Queen – Another One Bites The Dust
According to the Nikkei Asian Review, Honda Motor Company will expand the output of its Acura luxury vehicles in China by shifting production overseas for its SUV model, rather than importing it from the US.
The shift in production could be problematic for the company’s Anna, Ohio engine plant; the all-wheel-drive system plant in Russells Point, Ohio; its transmission plant in Tallapoosa, Georgia; and the SUV’s assembly line located in East Liberty, Ohio, which have been supplying parts and finished vehicles to the world’s second-largest economy.
As we have explained before, the protectionist crusade of the Trump administration has caused tremendous harm to complex international supply chains, the repair of which will be expensive and will be profoundly disruptive to future business planning and investment plans.
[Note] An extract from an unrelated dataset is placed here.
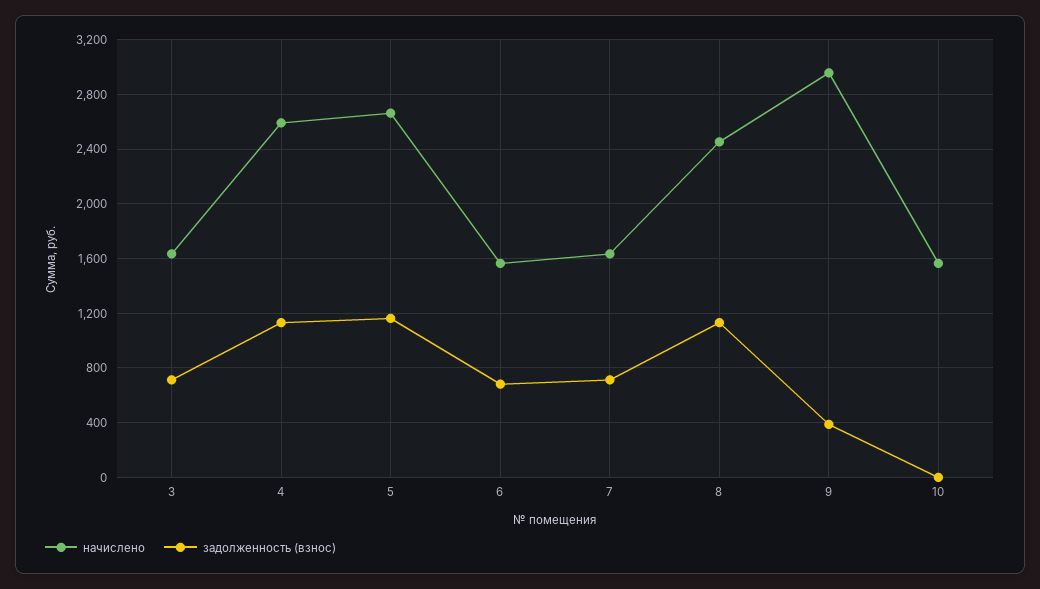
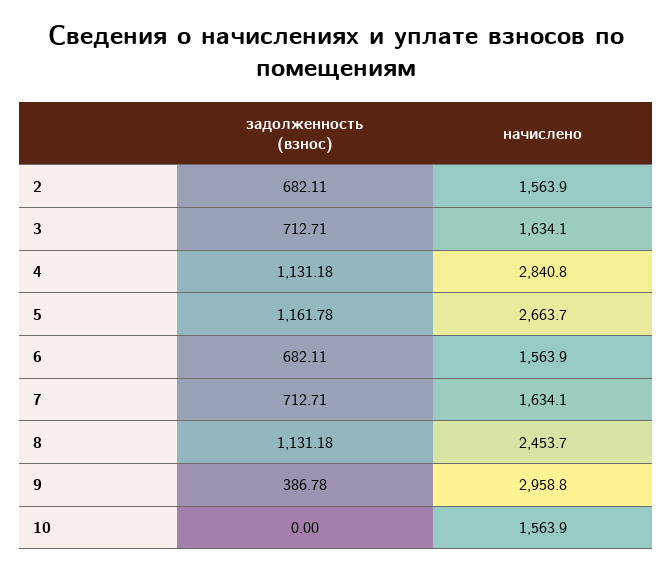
начислено, 4: 2600 -> 2840.8
задолженность (взнос), 2: none -> 682.11
начислено, 2: none -> 1563.9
On Monday, we showed how other automakers are taking similar steps to avoid tariffs including Volvo, which is now canceling US production plans for much of its lineup to avoid duties the US and China have enacted on auto imports.
President Trump imposed tariffs of 27.5% on Chinese auto imports in July. China then retaliated with 40% duties on American autos.
The new Chinese-made Acura RDX will be produced by Guangzhou Automobile Group and Dongfeng Motor Group located southeastern China.
Production of the new RDX started late summer at the Guangzhou Automobile plant. Previous versions of the car sold in China were imported from the US, a blow to Acura’s manufacturing facilities stateside that could experience a tremendous slowdown in production.
Honda decided to shift production to China before July when President Trump launched his trade war earlier in the year.
By shifting production overseas, Honda will maintain cost competitiveness and capture more local demand. Vehicles would be free from the higher tariffs, although some components will still be imported from the US and thus subjected to minor taxes.
Honda expects China-made Acura RDX to be about 20% cheaper than the previous US version, which is priced at 399,800 yuan ($57,400).
Add Acura to the list of companies greatly suffering under President Trump’s trade war.
Disruption and reworking international supply chains involve lots of time and money, something that the global economy cannot afford so long into a mature expansion. That is why an economic slowdown could materialize for developed economies in 2019 – most likely will be blamed on the trade war and perhaps monetary tightening by the Federal Reserve.
Storm clouds are here, Acura and Volvo shifting production away from the US is just more evidence that supply chain disruptions from trade wars are causing economic uncertainties.